Editor's note: All quotes presented above are taken verbatim from Barry Goldwater's Acceptance Speech. Mr. Goldwater delivered the address in San Francisco on September 16, 1964 — at the 28th Republican National Convention, when he was selected as the 1964 Republican Presidential candidate.
The only change in the text is that, on three occasions marked by an *, the word "communism" has been replaced by "terrorism."
What is the global mission of the Republican Party?
“We must, and we shall, set the tide running again in the cause of freedom.”
And why is the United States destined for this mission?
“We Americans understand freedom. We have earned it, we have lived for it — and we have died for it."
How should other nations look at the United States?
"This nation and its people are freedom's model in a searching world. We can be freedom's missionaries in a doubting world."
How will the United States fulfill its one and only global test?
“What a destiny, what a destiny can be ours to stand as a great central pillar linking Europe, the Americans and the venerable and vital peoples and cultures of the Pacific.”
Will the road ahead be easy?
“I know that our freedom was achieved through centuries, by unremitting efforts by brave and wise men. I know that the road to freedom is a long and challenging road.”
How do you answer critics who argue the United States is turning itself into an empire?
“Our Republican cause is not to level out the world.
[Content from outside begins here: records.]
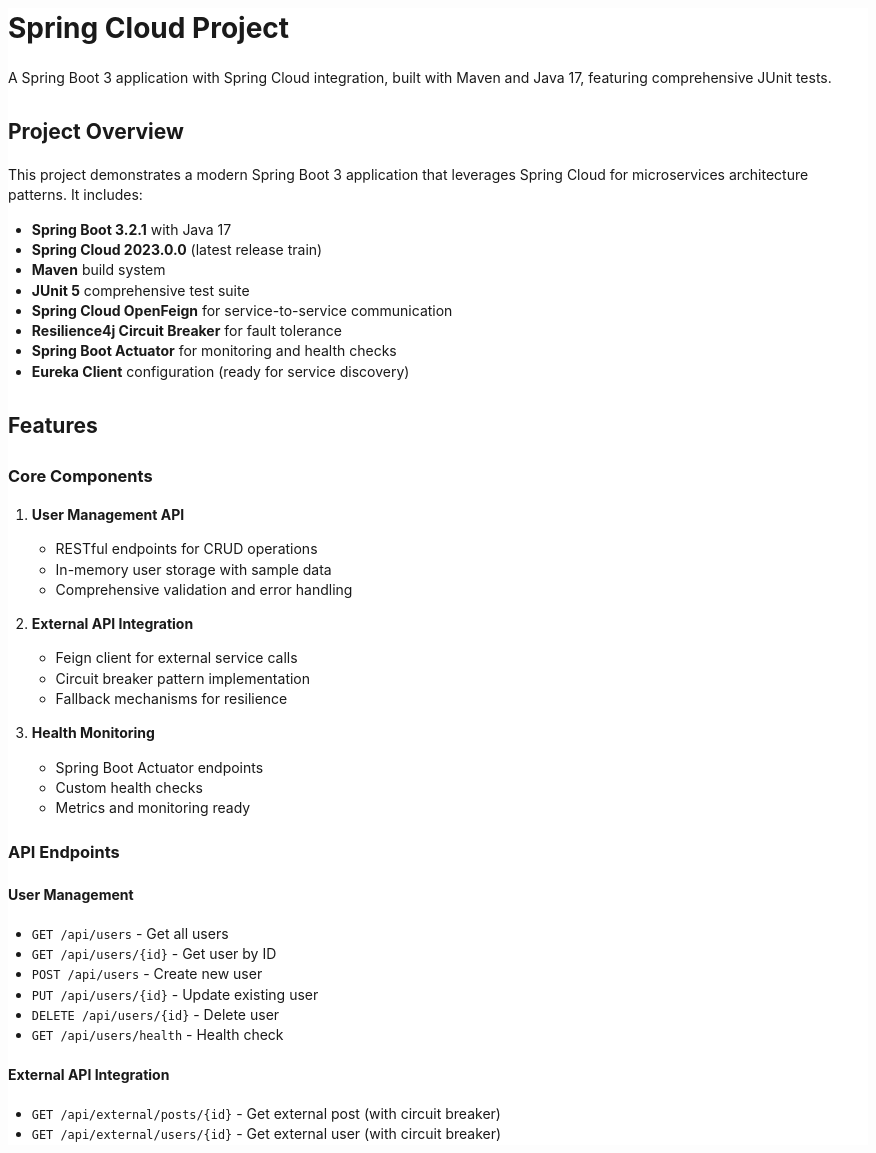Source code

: # Spring Cloud Project

A Spring Boot 3 application with Spring Cloud integration, built with Maven and Java 17, featuring comprehensive JUnit tests.

## Project Overview

This project demonstrates a modern Spring Boot 3 application that leverages Spring Cloud for microservices architecture patterns. It includes:

- **Spring Boot 3.2.1** with Java 17
- **Spring Cloud 2023.0.0** (latest release train)
- **Maven** build system
- **JUnit 5** comprehensive test suite
- **Spring Cloud OpenFeign** for service-to-service communication
- **Resilience4j Circuit Breaker** for fault tolerance
- **Spring Boot Actuator** for monitoring and health checks
- **Eureka Client** configuration (ready for service discovery)

## Features

### Core Components

1. **User Management API**
   - RESTful endpoints for CRUD operations
   - In-memory user storage with sample data
   - Comprehensive validation and error handling

2. **External API Integration**
   - Feign client for external service calls
   - Circuit breaker pattern implementation
   - Fallback mechanisms for resilience

3. **Health Monitoring**
   - Spring Boot Actuator endpoints
   - Custom health checks
   - Metrics and monitoring ready

### API Endpoints

#### User Management
- `GET /api/users` - Get all users
- `GET /api/users/{id}` - Get user by ID
- `POST /api/users` - Create new user
- `PUT /api/users/{id}` - Update existing user
- `DELETE /api/users/{id}` - Delete user
- `GET /api/users/health` - Health check

#### External API Integration
- `GET /api/external/posts/{id}` - Get external post (with circuit breaker)
- `GET /api/external/users/{id}` - Get external user (with circuit breaker)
Our Republican cause is to free our people and light the way for liberty throughout the world.”
Are there larger forces at work here?
“This Nation was founded upon the acceptance of God as the author of freedom.”
Still, should Americans be afraid?
“I believe that the terrorism* which boasts it will bury us will, instead give way to the forces of freedom.”
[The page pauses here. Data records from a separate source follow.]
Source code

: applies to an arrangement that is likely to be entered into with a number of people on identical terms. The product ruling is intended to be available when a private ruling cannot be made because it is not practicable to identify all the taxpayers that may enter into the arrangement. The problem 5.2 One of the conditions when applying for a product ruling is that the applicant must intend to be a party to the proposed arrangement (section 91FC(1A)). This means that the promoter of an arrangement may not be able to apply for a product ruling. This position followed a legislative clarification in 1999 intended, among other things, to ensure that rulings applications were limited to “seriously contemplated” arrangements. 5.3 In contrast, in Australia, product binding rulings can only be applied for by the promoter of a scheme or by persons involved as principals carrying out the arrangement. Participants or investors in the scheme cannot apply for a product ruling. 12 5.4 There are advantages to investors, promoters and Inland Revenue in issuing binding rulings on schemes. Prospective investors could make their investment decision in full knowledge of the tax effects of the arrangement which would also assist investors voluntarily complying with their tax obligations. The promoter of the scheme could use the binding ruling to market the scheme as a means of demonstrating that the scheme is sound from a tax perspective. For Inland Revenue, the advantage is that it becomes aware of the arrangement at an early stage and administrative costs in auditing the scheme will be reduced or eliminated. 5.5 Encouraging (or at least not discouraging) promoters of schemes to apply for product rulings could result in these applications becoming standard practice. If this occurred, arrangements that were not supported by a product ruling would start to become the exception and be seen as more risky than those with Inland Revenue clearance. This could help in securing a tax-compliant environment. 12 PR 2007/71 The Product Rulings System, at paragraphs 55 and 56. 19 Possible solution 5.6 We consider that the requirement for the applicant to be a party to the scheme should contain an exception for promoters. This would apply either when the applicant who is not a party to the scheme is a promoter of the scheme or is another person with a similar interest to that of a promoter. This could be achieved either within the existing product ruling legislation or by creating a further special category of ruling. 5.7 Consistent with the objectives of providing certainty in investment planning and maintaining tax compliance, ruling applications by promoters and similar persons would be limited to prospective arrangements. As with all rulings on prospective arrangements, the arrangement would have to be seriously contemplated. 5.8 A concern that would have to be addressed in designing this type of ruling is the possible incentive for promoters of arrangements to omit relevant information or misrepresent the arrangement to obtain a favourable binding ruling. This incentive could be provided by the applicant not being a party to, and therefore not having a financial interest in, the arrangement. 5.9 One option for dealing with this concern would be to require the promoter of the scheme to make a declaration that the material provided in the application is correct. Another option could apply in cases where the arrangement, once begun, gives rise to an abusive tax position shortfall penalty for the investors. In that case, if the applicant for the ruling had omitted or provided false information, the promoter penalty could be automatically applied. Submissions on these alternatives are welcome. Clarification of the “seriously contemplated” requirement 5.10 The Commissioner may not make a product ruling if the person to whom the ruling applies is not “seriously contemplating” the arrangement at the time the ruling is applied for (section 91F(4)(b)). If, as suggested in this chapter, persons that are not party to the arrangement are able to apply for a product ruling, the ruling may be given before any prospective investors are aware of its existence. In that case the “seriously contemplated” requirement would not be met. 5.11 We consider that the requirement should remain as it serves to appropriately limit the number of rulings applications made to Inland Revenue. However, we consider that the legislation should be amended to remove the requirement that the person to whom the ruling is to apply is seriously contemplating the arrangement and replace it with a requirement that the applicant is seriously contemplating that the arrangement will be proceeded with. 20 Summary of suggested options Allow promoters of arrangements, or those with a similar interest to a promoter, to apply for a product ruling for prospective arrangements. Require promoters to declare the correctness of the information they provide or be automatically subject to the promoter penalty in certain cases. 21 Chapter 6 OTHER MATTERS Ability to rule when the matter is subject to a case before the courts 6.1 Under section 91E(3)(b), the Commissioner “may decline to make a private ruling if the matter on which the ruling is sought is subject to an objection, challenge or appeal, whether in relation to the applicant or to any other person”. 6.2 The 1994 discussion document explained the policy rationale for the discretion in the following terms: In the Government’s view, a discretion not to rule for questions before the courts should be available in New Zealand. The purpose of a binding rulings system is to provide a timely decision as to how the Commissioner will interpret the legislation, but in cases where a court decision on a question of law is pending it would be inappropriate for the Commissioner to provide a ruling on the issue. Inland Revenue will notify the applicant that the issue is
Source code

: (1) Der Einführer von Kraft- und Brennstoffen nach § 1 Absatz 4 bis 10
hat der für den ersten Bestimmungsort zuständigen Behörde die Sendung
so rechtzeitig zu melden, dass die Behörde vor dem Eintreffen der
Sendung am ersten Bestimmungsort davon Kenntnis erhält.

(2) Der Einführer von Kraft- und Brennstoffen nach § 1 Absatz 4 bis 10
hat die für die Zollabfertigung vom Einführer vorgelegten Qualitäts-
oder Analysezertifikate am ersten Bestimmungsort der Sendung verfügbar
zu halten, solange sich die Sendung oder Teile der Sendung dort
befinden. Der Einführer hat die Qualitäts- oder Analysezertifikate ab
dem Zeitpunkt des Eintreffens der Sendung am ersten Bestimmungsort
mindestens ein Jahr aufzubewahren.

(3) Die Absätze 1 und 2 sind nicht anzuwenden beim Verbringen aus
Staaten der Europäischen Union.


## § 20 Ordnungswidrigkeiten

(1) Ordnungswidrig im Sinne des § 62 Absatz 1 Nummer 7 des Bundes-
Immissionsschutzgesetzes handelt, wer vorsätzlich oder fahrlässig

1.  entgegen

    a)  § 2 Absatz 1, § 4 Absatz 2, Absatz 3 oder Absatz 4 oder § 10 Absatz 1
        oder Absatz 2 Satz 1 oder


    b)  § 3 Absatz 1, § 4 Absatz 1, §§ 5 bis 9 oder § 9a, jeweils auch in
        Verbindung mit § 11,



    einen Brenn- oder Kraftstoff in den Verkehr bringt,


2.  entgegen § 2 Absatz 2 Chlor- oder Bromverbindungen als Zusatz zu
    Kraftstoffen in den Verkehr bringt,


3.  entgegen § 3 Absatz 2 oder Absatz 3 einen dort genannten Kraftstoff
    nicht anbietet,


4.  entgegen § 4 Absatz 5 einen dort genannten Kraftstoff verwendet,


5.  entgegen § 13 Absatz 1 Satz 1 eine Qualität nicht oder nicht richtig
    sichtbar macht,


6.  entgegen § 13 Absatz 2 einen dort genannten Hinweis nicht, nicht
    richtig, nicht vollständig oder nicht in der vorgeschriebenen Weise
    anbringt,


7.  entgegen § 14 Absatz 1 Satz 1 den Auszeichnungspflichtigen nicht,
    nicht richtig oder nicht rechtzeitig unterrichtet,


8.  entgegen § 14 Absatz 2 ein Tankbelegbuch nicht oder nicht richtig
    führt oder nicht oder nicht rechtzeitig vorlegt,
Deep down, why are you a Republican?
“This party, with its every action, every word, every breath and every heartbeat has but a single resolve, and that is freedom — freedom under a government limited by laws of nature and of nature’s God.”
What is the key domestic challenge that needs to be overcome?
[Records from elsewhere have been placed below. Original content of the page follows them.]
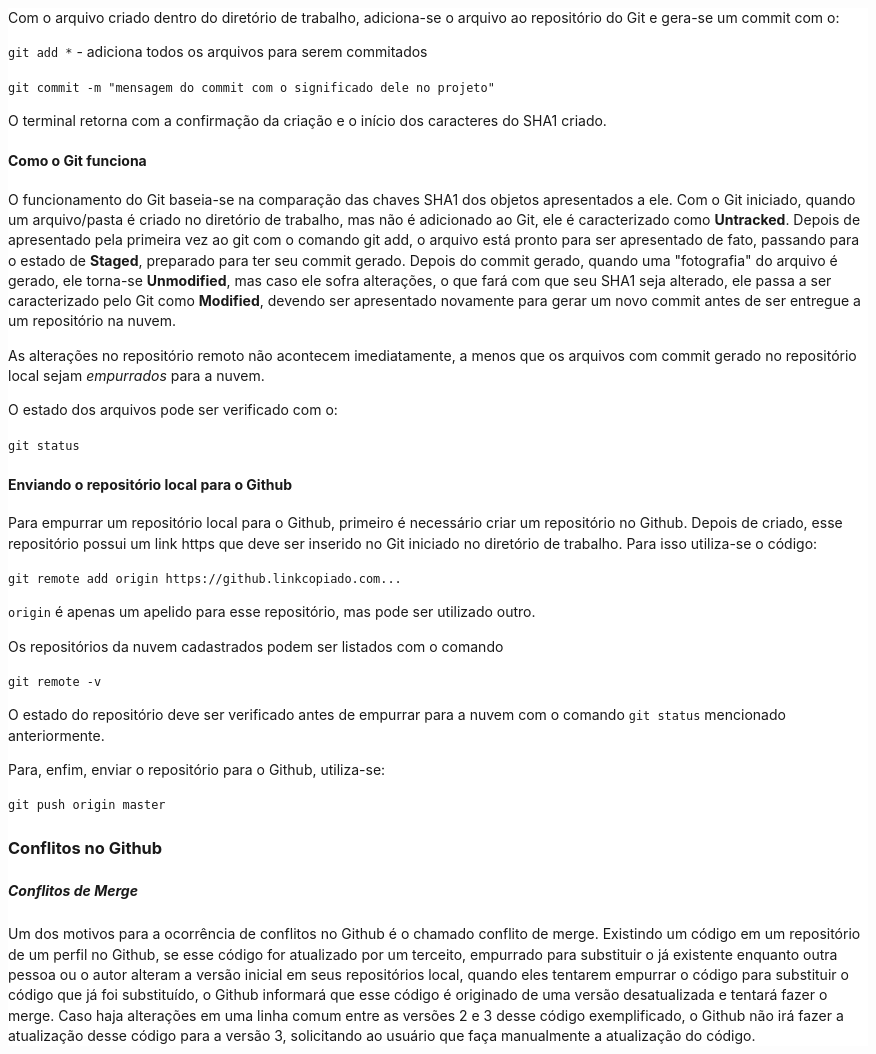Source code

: Com o arquivo criado dentro do diretório de trabalho, adiciona-se o arquivo ao repositório do Git e gera-se um commit com o:

`git add *` - adiciona todos os arquivos para serem commitados

`git commit -m "mensagem do commit com o significado dele no projeto"` 

O terminal retorna com a confirmação da criação e o início dos caracteres do SHA1 criado.

#### Como o Git funciona

O funcionamento do Git baseia-se na comparação das chaves SHA1 dos objetos apresentados a ele. Com o Git iniciado, quando um arquivo/pasta é criado no diretório de trabalho, mas não é adicionado ao Git, ele é caracterizado como **Untracked**. Depois de apresentado pela primeira vez ao git com o comando git add, o arquivo está pronto para ser apresentado de fato, passando para o estado de **Staged**, preparado para ter seu commit gerado. Depois do commit gerado, quando uma "fotografia" do arquivo é gerado, ele torna-se **Unmodified**, mas caso ele sofra alterações, o que fará com que seu SHA1 seja alterado, ele passa a ser caracterizado pelo Git como **Modified**, devendo ser apresentado novamente para gerar um novo commit antes de ser entregue a um repositório na nuvem.

As alterações no repositório remoto não acontecem imediatamente, a menos que os arquivos com commit gerado no repositório local sejam *empurrados* para a nuvem.

O estado dos arquivos pode ser verificado com o:

`git status` 

#### Enviando o repositório local para o Github

Para empurrar um repositório local para o Github, primeiro é necessário criar um repositório no Github. Depois de criado, esse repositório possui um link https que deve ser inserido no Git iniciado no diretório de trabalho. Para isso utiliza-se o código:

`git remote add origin https://github.linkcopiado.com...`

`origin` é apenas um apelido para esse repositório, mas pode ser utilizado outro.

Os repositórios da nuvem cadastrados podem ser listados com o comando 

`git remote -v`

O estado do repositório deve ser verificado antes de empurrar para a nuvem com o comando `git status` mencionado anteriormente.

Para, enfim, enviar o repositório para o Github, utiliza-se:

`git push origin master`



### Conflitos no Github

##### Conflitos de Merge

Um dos motivos para a ocorrência de conflitos no Github é o chamado conflito de merge. Existindo um código em um repositório de um perfil no Github, se esse código for atualizado por um terceito, empurrado para substituir o já existente enquanto outra pessoa ou o autor alteram a versão inicial em seus repositórios local, quando eles tentarem empurrar o código para substituir o código que já foi substituído, o Github informará que esse código é originado de uma versão desatualizada e tentará fazer o merge. Caso haja alterações em uma linha comum entre as versões 2 e 3 desse código exemplificado, o Github não irá fazer a atualização desse código para a versão 3, solicitando ao usuário que faça manualmente a atualização do código.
“Rather than useful jobs in our country, people have been offered bureaucratic “make work,” rather than moral leadership, they have been given bread and circuses, spectacles — and yes, they have even been given scandals.”
How do you intend to achieve that mind change?
“The Republican cause demands that we brand terrorism* as a principal disturber of peace in the world today. Indeed, we should brand it as the only significant disturber of the peace.
Why will the world follow your lead?
"We must make it clear that until its goals of conquest are absolutely renounced and its rejections with all nations tempered, terrorism* and the governments it now controls are enemies of every man on earth who is not — or wants to be — free."
What gives you the confidence that Republicans will rule America for the next decades?
“The good Lord raised this mighty Republic to be a home for the brave and to flourish as the land of the free.”
And finally, what motto gives you the inner strength to withstand your critics?
"Extremism in the defense of liberty is no vice. And let me remind you also that moderation in the pursuit of justice is no virtue."
At the time of Mr. Goldwater's speech, George W. Bush was 18 years old — and attended Yale University.